>> BEGIN Selected excerpt
O.K., I am going to admit it: Twitter bores me. When I started writing and blogging back in the Bronze Age, I was excited about social media. I wanted to get my fingers on the pulse of the collective. I wanted to be informed, involved and Connected with a capital C.
Blogging was great for a while. I worked hard to seek out interesting voices and dynamic communities. I built my link list, I read other peoples work, commented on their sites, and followed best practice protocols. (Which basically means find a niche topic, blog every day, link to related sites, join communities, comment often, don't spam, and never feed the trolls.)
It was exciting, (especially during the elections) and in retrospect, I did learn a lot from the experience. But after a while, it all started to sound like white noise.
Then twitter came along. (That's twitter with a lower case t, as I'm told the creators prefer.) The buzz proclaimed it's wonderment. So I hooked in. I followed and was followed back. I tweeted and re-tweeted, and downloaded twirl and tweetdeck. I checked it often and clicked the little linkies. I tried hard to be a good little bird in the big bad flock. But it bored me.
Sure, I read stories from others who explained the practical value of twitter, and how it can be used as an effective tool for the on-the-go networker. I get it, it's has its uses. But in my personal experience, I have yet to tell one story of how twitter has provided me with a single snippet of information that has improved my life in any way shape or form.
I also got going of Facebook, because all the buzzers proclaimed it was the platform place to be. That experience has actually offered some mild amusement, as I have hooked in and chatted with some old school chums from long...(LOOONNNGGG) ago. But from a productivity standpoint, I put in in the category of my crossword puzzle: an amusing time waster that takes up about six minutes of my day.
>> END Selected excerpt
### [Given request 1]
In the listing, rename "road" to "street" in the lines from the start of the listing up to and including the line with "building: (362, 499)", leaving everything else unchanged. Give only those lines and leave the pictures out of your answer.
The post and the listing are separate, unrelated material.
>> BEGIN The records
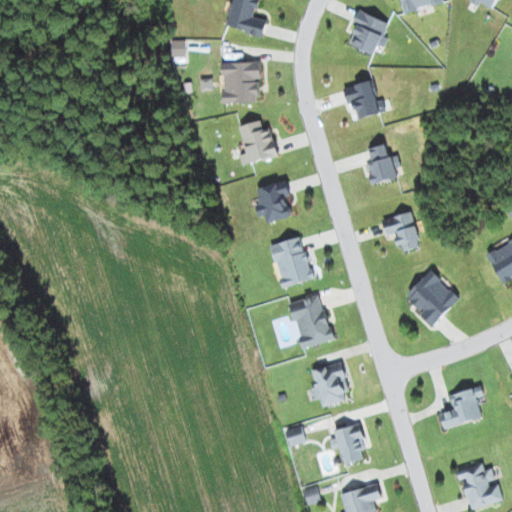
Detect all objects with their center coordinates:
building: (490, 2)
building: (418, 4)
building: (246, 16)
building: (369, 31)
building: (179, 48)
building: (241, 81)
building: (365, 99)
building: (257, 142)
building: (383, 164)
building: (274, 201)
building: (403, 230)
road: (352, 256)
building: (292, 261)
building: (502, 263)
building: (433, 297)
building: (312, 321)
road: (451, 348)
building: (330, 383)
building: (464, 407)
building: (296, 435)
building: (351, 443)
building: (480, 485)
building: (312, 494)
building: (362, 499)
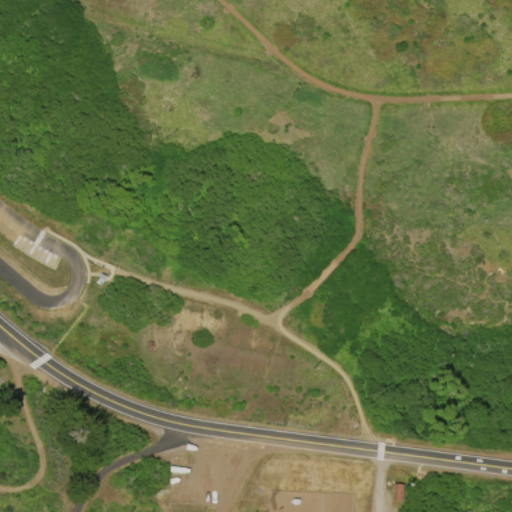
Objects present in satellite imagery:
road: (348, 94)
road: (359, 183)
parking lot: (47, 274)
road: (323, 275)
road: (79, 279)
road: (165, 286)
road: (290, 306)
road: (13, 345)
road: (342, 374)
road: (177, 422)
road: (32, 434)
road: (130, 461)
road: (445, 462)
road: (503, 466)
road: (379, 483)
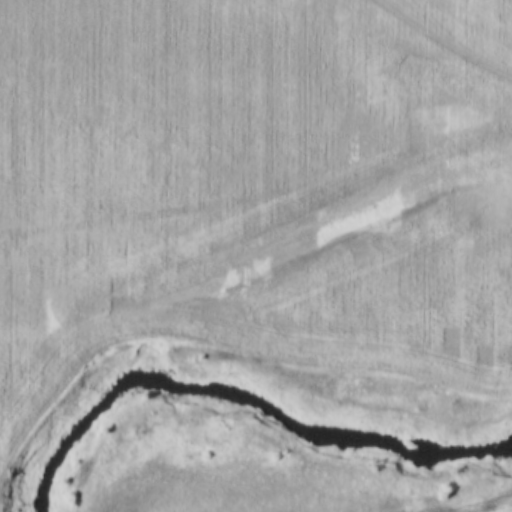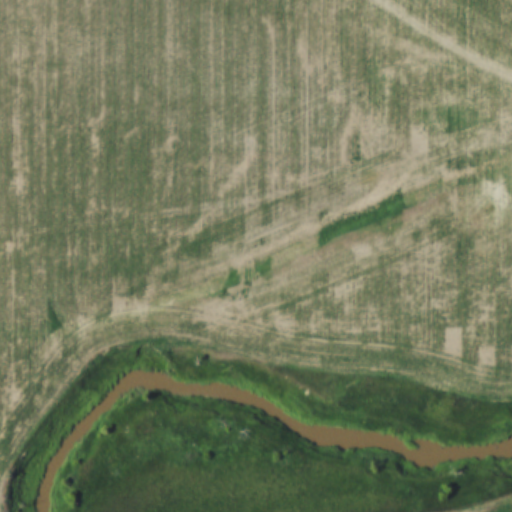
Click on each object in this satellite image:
river: (271, 404)
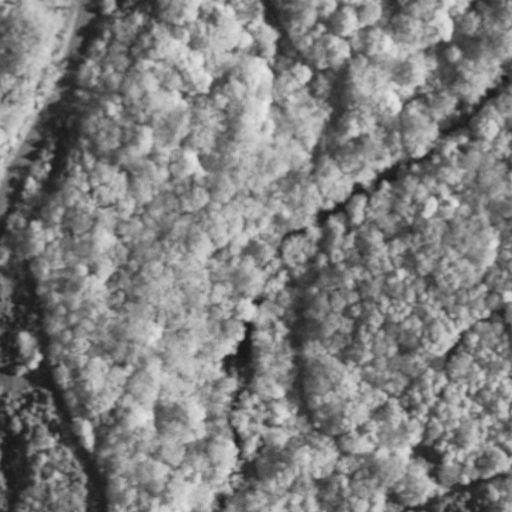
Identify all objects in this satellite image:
road: (51, 108)
road: (498, 494)
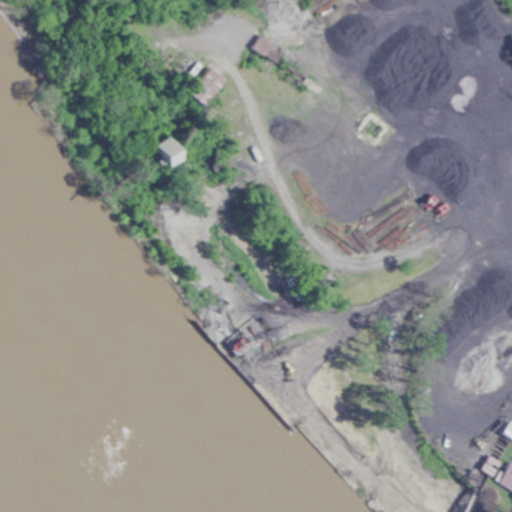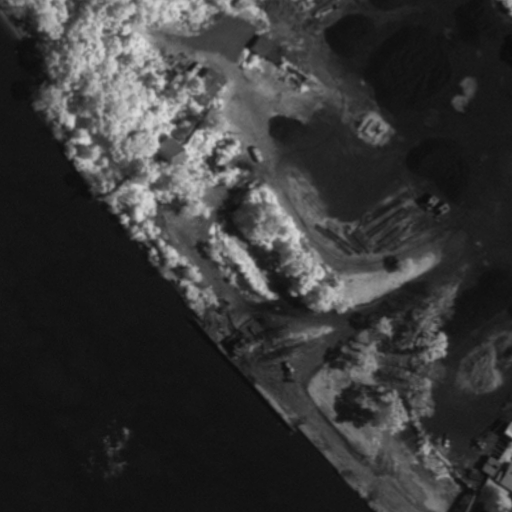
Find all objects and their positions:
building: (208, 83)
building: (169, 150)
building: (502, 476)
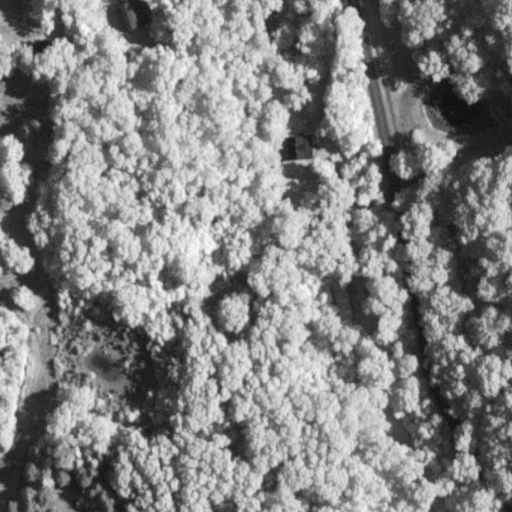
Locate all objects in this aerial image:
building: (131, 15)
building: (269, 23)
building: (42, 48)
building: (296, 147)
building: (509, 217)
road: (464, 251)
road: (406, 264)
building: (342, 299)
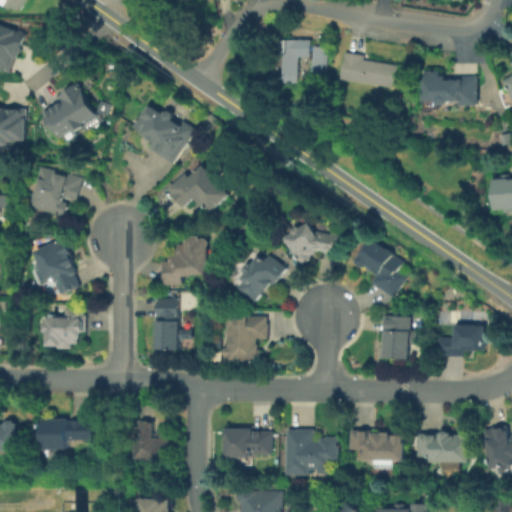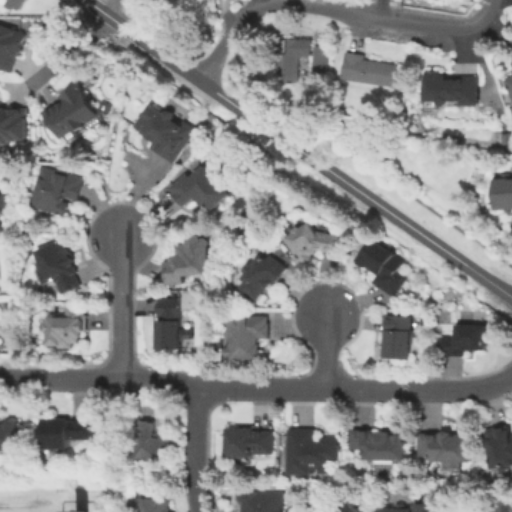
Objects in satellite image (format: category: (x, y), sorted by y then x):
building: (15, 4)
road: (495, 6)
road: (95, 9)
road: (112, 9)
road: (331, 13)
building: (9, 46)
building: (10, 46)
road: (67, 51)
building: (293, 57)
building: (319, 58)
building: (297, 61)
building: (368, 70)
building: (373, 73)
building: (509, 81)
building: (509, 83)
building: (449, 88)
road: (215, 92)
building: (452, 92)
building: (72, 110)
building: (69, 112)
building: (12, 124)
building: (12, 125)
building: (164, 131)
building: (168, 133)
building: (199, 188)
building: (54, 190)
building: (58, 190)
building: (205, 191)
building: (502, 191)
building: (504, 195)
building: (2, 211)
road: (417, 232)
building: (310, 241)
building: (312, 243)
building: (186, 260)
building: (189, 263)
building: (56, 264)
building: (382, 266)
building: (60, 268)
building: (385, 268)
building: (260, 275)
building: (264, 277)
road: (122, 308)
building: (167, 308)
building: (170, 326)
building: (65, 328)
building: (68, 328)
building: (166, 334)
building: (244, 336)
building: (396, 336)
building: (248, 339)
building: (464, 339)
building: (399, 340)
building: (466, 342)
road: (327, 354)
road: (99, 380)
road: (356, 392)
building: (65, 431)
building: (67, 432)
building: (10, 437)
building: (149, 439)
road: (197, 439)
building: (248, 441)
building: (155, 443)
building: (248, 444)
building: (378, 444)
building: (381, 445)
building: (498, 448)
building: (500, 448)
building: (444, 449)
building: (309, 451)
building: (449, 451)
building: (312, 453)
road: (197, 500)
building: (260, 500)
building: (262, 500)
building: (156, 504)
building: (159, 505)
building: (502, 505)
building: (504, 506)
building: (346, 507)
building: (347, 507)
building: (405, 508)
building: (400, 509)
building: (99, 511)
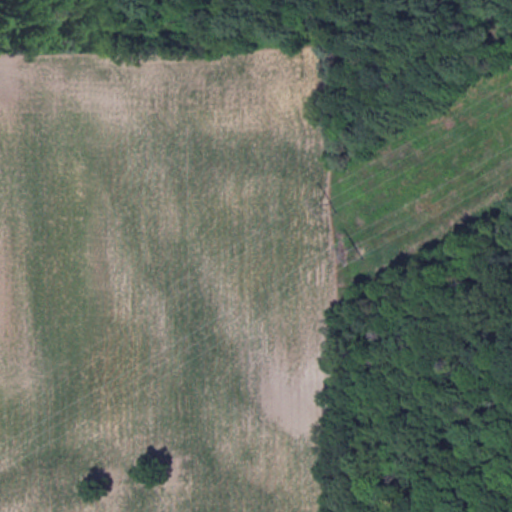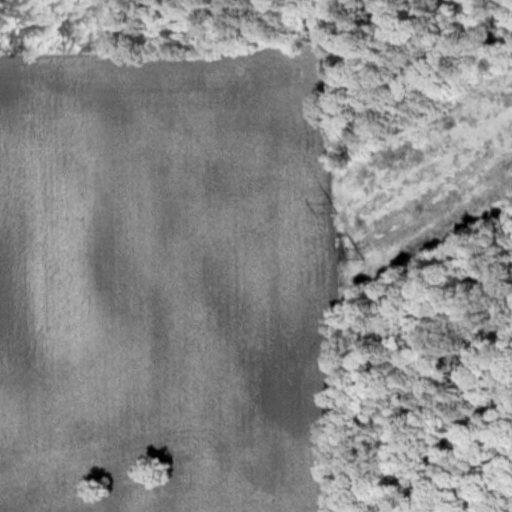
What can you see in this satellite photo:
power tower: (331, 208)
power tower: (357, 253)
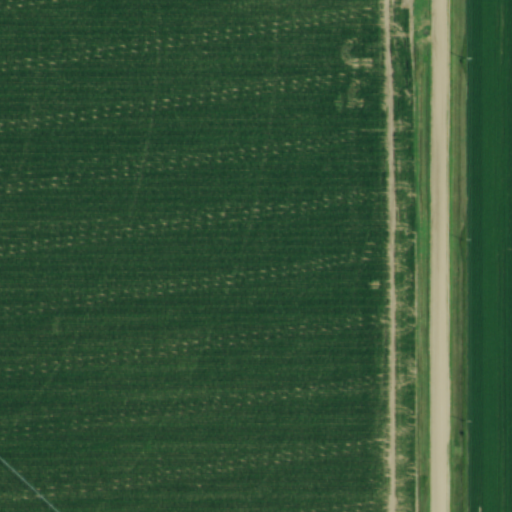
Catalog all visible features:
road: (436, 256)
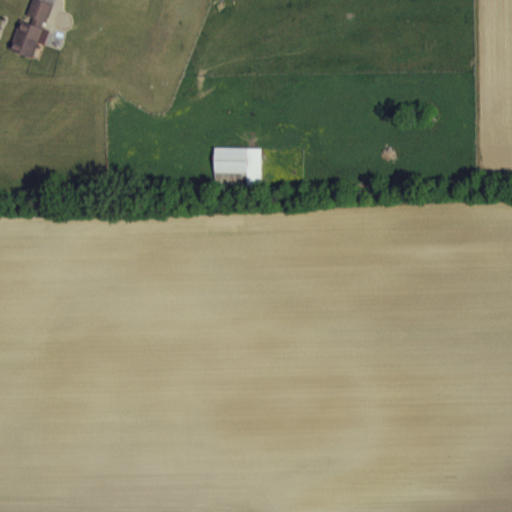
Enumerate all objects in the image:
building: (40, 22)
building: (33, 27)
building: (27, 49)
building: (241, 160)
building: (239, 177)
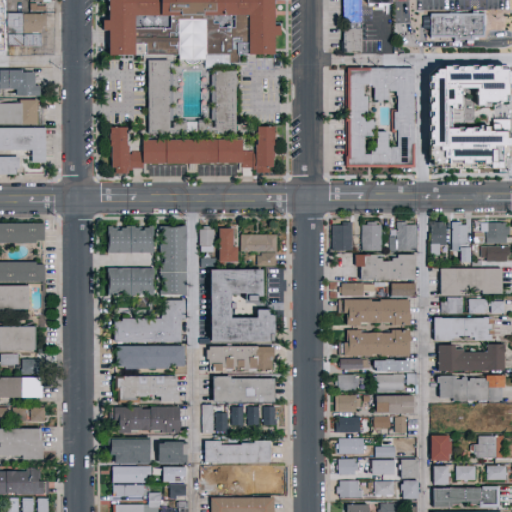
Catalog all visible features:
building: (374, 1)
building: (45, 2)
building: (383, 4)
building: (34, 5)
building: (30, 22)
building: (453, 24)
building: (30, 25)
building: (348, 25)
building: (458, 26)
building: (353, 27)
building: (185, 28)
building: (186, 28)
building: (28, 42)
building: (3, 46)
road: (439, 46)
road: (410, 61)
road: (41, 65)
building: (16, 81)
road: (255, 89)
road: (131, 92)
building: (154, 93)
building: (220, 101)
building: (191, 104)
building: (16, 111)
building: (376, 116)
building: (471, 117)
building: (381, 118)
building: (450, 137)
building: (19, 144)
building: (21, 147)
building: (114, 149)
building: (256, 150)
building: (183, 151)
building: (195, 152)
road: (256, 200)
building: (493, 231)
building: (497, 233)
building: (404, 235)
building: (435, 235)
building: (368, 236)
building: (338, 237)
building: (344, 238)
building: (373, 238)
building: (439, 238)
building: (480, 238)
building: (124, 239)
building: (204, 239)
building: (405, 239)
building: (457, 240)
building: (255, 241)
building: (462, 242)
building: (222, 245)
building: (19, 252)
building: (492, 252)
building: (497, 254)
road: (81, 255)
road: (308, 255)
building: (263, 258)
building: (168, 260)
building: (479, 264)
building: (380, 267)
building: (388, 269)
building: (124, 280)
building: (465, 280)
building: (472, 282)
road: (428, 286)
building: (348, 289)
building: (398, 289)
building: (356, 290)
building: (405, 291)
building: (449, 305)
building: (475, 305)
building: (494, 306)
building: (228, 307)
building: (454, 307)
building: (487, 307)
building: (372, 311)
building: (378, 313)
building: (13, 320)
building: (147, 325)
building: (459, 328)
building: (465, 330)
building: (372, 343)
building: (378, 345)
road: (193, 355)
building: (145, 356)
building: (7, 358)
building: (466, 358)
building: (472, 360)
building: (346, 363)
building: (355, 365)
building: (388, 365)
building: (29, 366)
building: (343, 381)
building: (388, 382)
building: (415, 382)
building: (348, 384)
building: (391, 384)
building: (18, 386)
building: (143, 387)
building: (465, 388)
building: (236, 389)
building: (473, 390)
building: (343, 402)
building: (389, 403)
building: (348, 404)
building: (397, 406)
building: (3, 411)
building: (26, 413)
building: (233, 415)
building: (250, 415)
building: (265, 415)
building: (489, 417)
building: (142, 418)
building: (204, 418)
building: (218, 421)
building: (379, 421)
building: (494, 421)
building: (344, 424)
building: (393, 424)
building: (398, 424)
building: (475, 425)
building: (350, 426)
building: (18, 443)
building: (348, 445)
building: (486, 446)
building: (352, 447)
building: (436, 447)
building: (490, 448)
building: (125, 450)
building: (442, 450)
building: (382, 451)
building: (166, 452)
building: (231, 452)
building: (387, 453)
building: (344, 465)
building: (377, 466)
building: (349, 468)
building: (404, 468)
building: (384, 469)
building: (410, 470)
building: (462, 472)
building: (493, 472)
building: (127, 473)
building: (167, 473)
building: (436, 474)
building: (467, 474)
building: (498, 474)
building: (443, 477)
building: (209, 479)
building: (255, 479)
building: (20, 482)
building: (381, 487)
building: (346, 488)
building: (175, 489)
building: (386, 489)
building: (405, 489)
building: (125, 490)
building: (350, 490)
building: (412, 491)
building: (461, 496)
building: (469, 497)
building: (8, 504)
building: (31, 504)
building: (139, 504)
building: (236, 504)
building: (179, 506)
building: (384, 507)
building: (352, 508)
building: (393, 508)
building: (359, 509)
building: (492, 511)
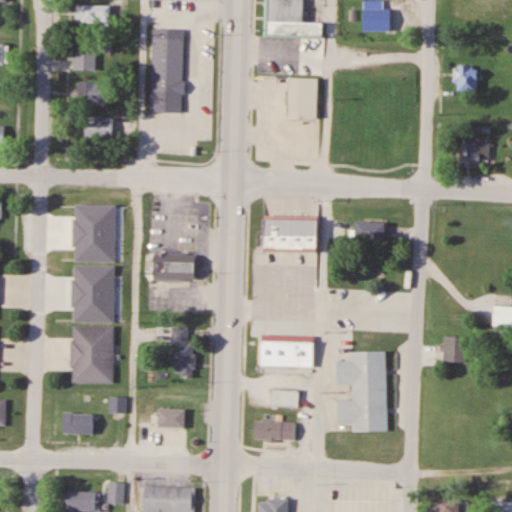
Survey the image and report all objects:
building: (5, 1)
building: (98, 12)
building: (391, 17)
building: (289, 18)
building: (290, 19)
building: (4, 52)
building: (89, 53)
building: (167, 68)
building: (168, 69)
building: (468, 77)
building: (93, 92)
building: (303, 95)
building: (303, 97)
building: (99, 127)
building: (2, 133)
building: (474, 150)
road: (256, 179)
building: (1, 208)
building: (371, 231)
building: (290, 232)
building: (291, 235)
road: (38, 256)
road: (229, 256)
road: (420, 256)
building: (81, 258)
building: (174, 266)
building: (503, 311)
building: (456, 349)
building: (183, 352)
building: (93, 353)
building: (93, 353)
building: (285, 398)
building: (118, 404)
building: (4, 409)
building: (3, 412)
building: (172, 418)
building: (79, 423)
building: (275, 430)
building: (364, 431)
road: (254, 467)
building: (117, 492)
building: (170, 498)
building: (170, 499)
building: (83, 501)
building: (265, 502)
building: (504, 506)
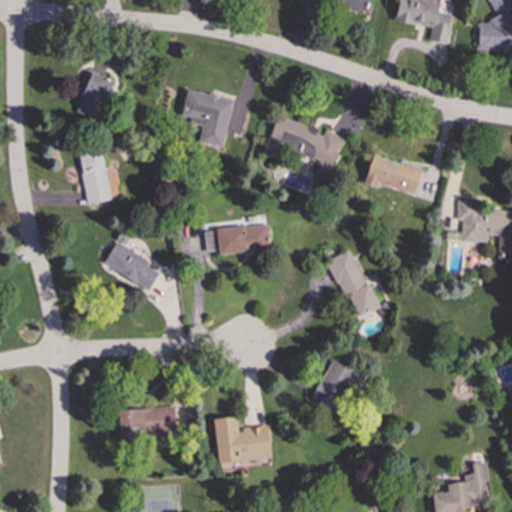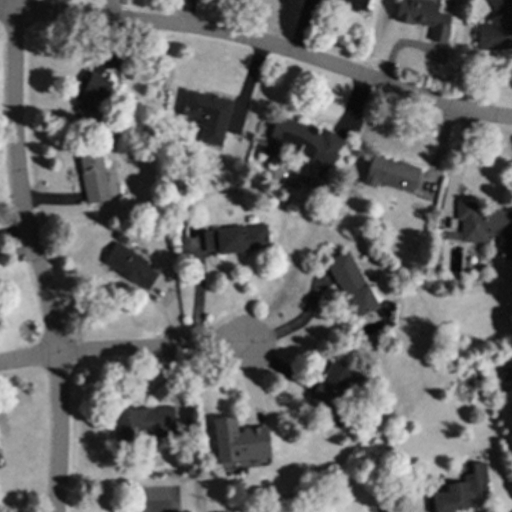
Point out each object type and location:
building: (354, 4)
building: (354, 4)
building: (423, 17)
building: (424, 18)
building: (496, 28)
building: (496, 28)
road: (260, 44)
building: (91, 94)
building: (92, 94)
building: (206, 115)
building: (206, 115)
building: (303, 143)
building: (391, 174)
building: (391, 174)
building: (93, 176)
building: (93, 177)
building: (485, 226)
building: (485, 226)
building: (241, 238)
building: (242, 238)
building: (209, 240)
building: (210, 240)
road: (36, 256)
building: (130, 266)
building: (130, 266)
building: (351, 283)
building: (352, 283)
road: (293, 325)
road: (149, 349)
road: (28, 360)
building: (335, 384)
building: (335, 384)
building: (145, 421)
building: (145, 422)
building: (240, 444)
building: (240, 444)
building: (462, 492)
building: (463, 492)
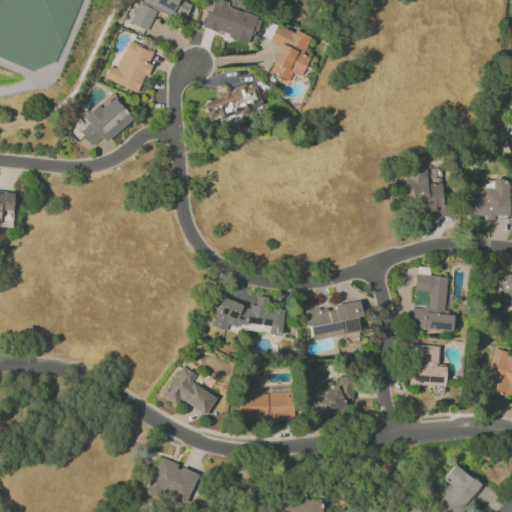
>> END The records
### [Given request 2]
Reproduce the post about social media word for word, from "It was exciting, (especially" up to and including "it bored me.".

### [Response 1]
Detect all objects with their center coordinates:
building: (490, 2)
building: (418, 4)
building: (246, 16)
building: (369, 31)
building: (179, 48)
building: (241, 81)
building: (365, 99)
building: (257, 142)
building: (383, 164)
building: (274, 201)
building: (403, 230)
street: (352, 256)
building: (292, 261)
building: (502, 263)
building: (433, 297)
building: (312, 321)
street: (451, 348)
building: (330, 383)
building: (464, 407)
building: (296, 435)
building: (351, 443)
building: (480, 485)
building: (312, 494)
building: (362, 499)

### [Response 2]
It was exciting, (especially during the elections) and in retrospect, I did learn a lot from the experience. But after a while, it all started to sound like white noise.
Then twitter came along. (That's twitter with a lower case t, as I'm told the creators prefer.) The buzz proclaimed it's wonderment. So I hooked in. I followed and was followed back. I tweeted and re-tweeted, and downloaded twirl and tweetdeck. I checked it often and clicked the little linkies. I tried hard to be a good little bird in the big bad flock. But it bored me.